+++ SOURCE DOCUMENT +++

A subdirectory originaldata should be created inside each gene ref directory, four files are required for preparing HMMs and post-assembly processing:
- gene.seeds: a small set of protein sequences in FASTA format, used to build gene.hmm, forward and reverse HMMs. Can be downloaded from FunGene (http://fungene.cme.msu.edu).
- gene.hmm: this is the HMM built from gene.seeds using original HMMER3. This is used to build for_enone.hmm and align contigs after assembly. Can be downloaded from FunGene.
- framebot.fa: a large near full length known protein set for identifying start kmers and FrameBot nearest matching. More diversity is better, more sequences means more starting points (more computational time) but less susceptible to noise than model creation. Prefer near full-length and well-annotated sequences. Filter with Minimum HMM Coverage at least 80 (%).
- nucl.fa: a large near full length known set used by UCHIME chimera check.
The gene ref directory must have three files for Xander assembly. A script in bin/prepare_gene_ref.sh is provided to build specialized forward and reverse HMMs using hmmer-3.0_xanderpatch, a modified version of HMMMER3.0. The modified version is tuned to detect close orthologs. Three output files will be written to the gene ref directory:
- for_enone.hmm and rev_enone.hmm for the forward and reverse HMMs respectively. This is used to assemble gene contigs.

+++ DATASET CONTENT +++

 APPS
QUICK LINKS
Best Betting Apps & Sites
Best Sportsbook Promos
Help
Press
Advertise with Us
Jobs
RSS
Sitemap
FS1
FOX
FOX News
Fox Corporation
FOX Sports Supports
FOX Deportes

+++
+++ DATASET CONTENT +++

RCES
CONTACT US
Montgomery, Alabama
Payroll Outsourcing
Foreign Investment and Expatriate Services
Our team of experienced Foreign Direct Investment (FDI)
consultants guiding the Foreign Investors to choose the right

+++

REQUIREMENT A
Say whether each statement agrees with the gene ref directory text above, giving yes or no for each along with the deciding words of that text, quoted exactly. (i) gene.hmm is built with hmmer-3.0_xanderpatch. (ii) nucl.fa is used by the UCHIME chimera check. (iii) framebot.fa should be filtered with a Minimum HMM Coverage of at least 50%.
REQUIREMENT B
Please pick up the gene ref directory text above at the point where it stops, and write what comes next.

TASK OUTPUT A
(i) No: "this is the HMM built from gene.seeds using original HMMER3."
(ii) Yes: "a large near full length known set used by UCHIME chimera check."
(iii) No: "Filter with Minimum HMM Coverage at least 80 (%)."

TASK OUTPUT B
- A ref_aligned.faa file containing a set of protein reference sequences aligned with for_enone.hmm. This is used to identify starting kmers. Need to manually examine the alignment using Jalview or alignment viewing tool to spot any badly aligned sequences. If found, it is likely there are no sequences in gene.seeds close these sequences. You need to valide these problem sequences to see they are from the gene you are interested, then either remoe them or add some representative sequences to gene.seeds and repeat the prepartion steps.
How to apply Xander patch to hmmer-3.0?
* Download hmmer-3.0.tar.gz from ftp://selab.janelia.org/pub/software/hmmer3/3.0/
* Unzip and untar hmmer-3.0.tar.gz, you will get a directory called hmmer-3.0. Rename hmmer-3.0 to hmmer-3.0_xanderpatch.
* Apply the patch file using the patch file hmmer-3.0_Xander_patch.txt:
patch hmmer-3.0_xanderpatch/src/p7_prior.c < Xander_assembler/bin/hmmer-3.0_Xander_patch.txt
* Follow the instructions from hmmer-3.0_xanderpatch/INSTALL to install.